### Passage to read

These are some of the most complex and difficult parts of our experience to unlock.
As human animals so much of our safety, self-worth and social standing are wrapped up in these things but it is also where our life force comes from and our deepest connection with life.
It is also some of the places we are most primitive and wild – where our rational brains stop making sense.
Most spirituality has dealt with this by shutting the door to it entirely and putting strict rules around what can and can’t be done (mostly engage with these things as little as possible).
In a historical context this makes sense – when society was more violent, less equal and less safe a lot of the expression of these things was harmful to people and it would have been a lot cleaner and simpler to have these clear boundaries to try and encourage better behaviour in people.
Not that this worked particularly well. Here is an extract from an article on the British Slave trade:
‘Thomas Thistlewood, an ordinary, bookish young Englishman who came to Jamaica in 1750 to seek his fortune, left a matter-of-fact diary of his three and a half decades as a rural overseer and small-time slaveowner. He considered slaves to be rational human beings and treated them as individuals.
In his diary are recorded 3,852 acts of rape or other forced intercourse with almost 150 enslaved women. Other than in the thoroughness of his record-keeping, he seems to have been entirely typical—if anything, relatively restrained—in his behavior.’
Rape, violence, misogyny and sexual assault appears to have been a pretty common part of life basically whenever anyone could get away with it until relatively recently.
Modern society, although a huge improvement, is far from safe.
Sexual assault statistics are notoriously difficult to get a good representation of – it is one of the most under-reported crimes and there are always questions around ‘what counts’. Some (relatively conservative) stats suggest that 1 in 6 American women will experience rape or attempted rape in their lifetime. There can be very little support for people reporting or recovering from these crimes. (Here is a UN article on violence against women).
One of the biggest issues around this is that shame is a strange part of experience. Rather than responsibility being given to the perpetrator of a crime, shame is attached to the person with the least amount of power in a situation.
In the example above, where the power is so clearly split, Thomas Thistlewood clearly feels no responsibility for the damage he is causing but I can imagine with no doubts that the women he abused would have felt dirty and ashamed.
The power dynamics are more equal and subtle these days, but they are still far from removed. The Me Too campaign revealed so clearly how power plays a huge part in sexual assault and oppression of the victims’ voices.
This is one of the reasons why sexual abuse is so sticky and more traumatic than physical violence – shame gets loaded onto the victim and they believe on some conscious or subconscious level that there is something wrong with them.
In order to be able to heal from trauma, the traumatised parts of us needs to receive compassionate love. When we feel shame we are unable to open these parts of ourselves so they remain unhealed.
The unhealed trauma can have wide and deep impacts on every second of someone’s life, and can ultimately destroy any chance of happiness, peace or safety in life for someone.
Our societal shame and contraction around these issues also stops us talking about them and that ripples out, causing the continued allowing of these behaviours to go on out of sight.
A large proportion of sexual assault perpetrators were victims themselves. The cycle of abuse can easily get repeated.

### Extracted records
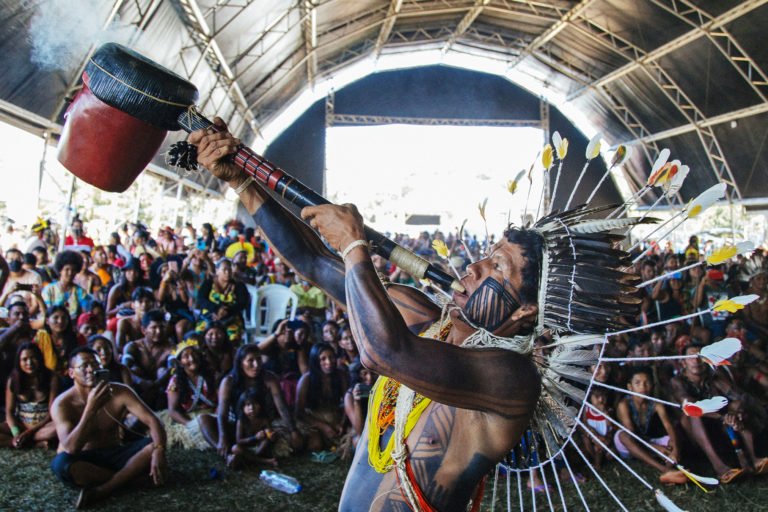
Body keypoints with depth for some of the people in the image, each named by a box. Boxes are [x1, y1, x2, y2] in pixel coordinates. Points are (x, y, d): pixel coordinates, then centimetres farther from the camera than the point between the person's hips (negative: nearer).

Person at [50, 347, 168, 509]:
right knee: (60, 463, -36)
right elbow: (71, 448, -30)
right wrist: (91, 408, -38)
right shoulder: (62, 404, -16)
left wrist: (159, 451, -37)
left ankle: (101, 491, -29)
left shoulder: (120, 392, -10)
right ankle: (128, 477, -21)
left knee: (153, 446, -23)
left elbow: (153, 421, -17)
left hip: (114, 455, 2)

### Activity list
a - According to the essay on shame and abuse, in what year did Thomas Thistlewood come to Jamaica?
b - Do these statements agree with the essay on shame and abuse? (i) Thistlewood's diary records abuse of almost 150 enslaved women. (ii) Modern society is described as safe. (iii) Sexual assault is called one of the most under-reported crimes.
c - Carry on the essay on shame and abuse from its last sentence.
The data come from a separate source.

### Expected results
a - 1750

b -
(i) Yes: "3,852 acts of rape or other forced intercourse with almost 150 enslaved women"
(ii) No: "Modern society, although a huge improvement, is far from safe."
(iii) Yes: "it is one of the most under-reported crimes"

c -
But this also isn’t just a black and white thing of victims and perpetrators. Our entire society is affected by the ways in which we are contracted around these issues.
The issues run incredibly deeply in our society. Our subconscious is a tangled mess of fear around these topics.
Rejection is one of the most emotionally painful experiences that people can have. Fear of rejection from people we love or desire or want to build a relationship with in some way is huge and drives a large amount of our behaviour subconsciously.
So rather than show up in an open and vulnerable way, people play power games to try and build a wall that keeps them safe from the fear of rejection.
Risk of being physically hurt is also a huge factor – we are continually subconsciously weighing each other up to see whether we could win in a fight or escape. If we feel our safety is at threat, for example as a woman in any heightened situation with a man, we will bite our tongues and choose to keep the peace rather than aggravate a situation.
Both of these involve rejecting large parts of ourselves and pushing them down to the shadows. When we push things down into our subconscious and reject parts of our experience, it doesn’t go away, it just comes out in strange, often imperceptible ways.
When I opened my experience to the archetypal realm and subconscious part of our experience, I was smashed with endless layers of the tangled mess that is human desire, power, sexuality and creative life force.
As I waded through the confusion, reintegrating parts of experience piece by piece, I could see how these themes were playing out at so many different levels for myself and other people. How it affected how we treat men and women differently in society, how we treat ourselves and ultimately, how everyone is afraid of opening up because they don’t want to be rejected, get hurt or to hurt other people.
Through imaginal practice I was given a way of exploring these topics that was physically safe for me and other people, but that went into the darkest corners of the human psyche and emotional landscape.
I have had a lot of experience of opening to shadow parts of myself, experiencing the transformational impact of this and seeing this process happen in other people.
When people have unleashed and subsequently reintegrated a shadow side of themselves you can see the change physically and emotionally. Their eyes are brighter, they walk taller, they speak more clearly.
I knew on a visceral level the process that you need to go through in order to get this result and I opened myself to it endlessly. I was essentially solely a trauma processing machine for months on end. I believed that there would be a bottom to the darkness, and there was, but it wasn’t what I expected and it was almost infinitely deeper than I could have imagined.
This has given me freedom from contraction around a huge range of thoughts, behaviours and emotions that most of humanity is gripped by in every possible social situation.
More importantly it has given me the capacity to be able to talk about these things and to allow other people to open to them in my presence, both consciously and subconsciously.
When we have shadows, we are unable to allow other people to open to these parts of themselves too. We think these things are bad, so we reject them in others as well as ourselves.
This dynamic is essentially what karma is pointing towards – the endless cycle of shadows replicating through generations of people.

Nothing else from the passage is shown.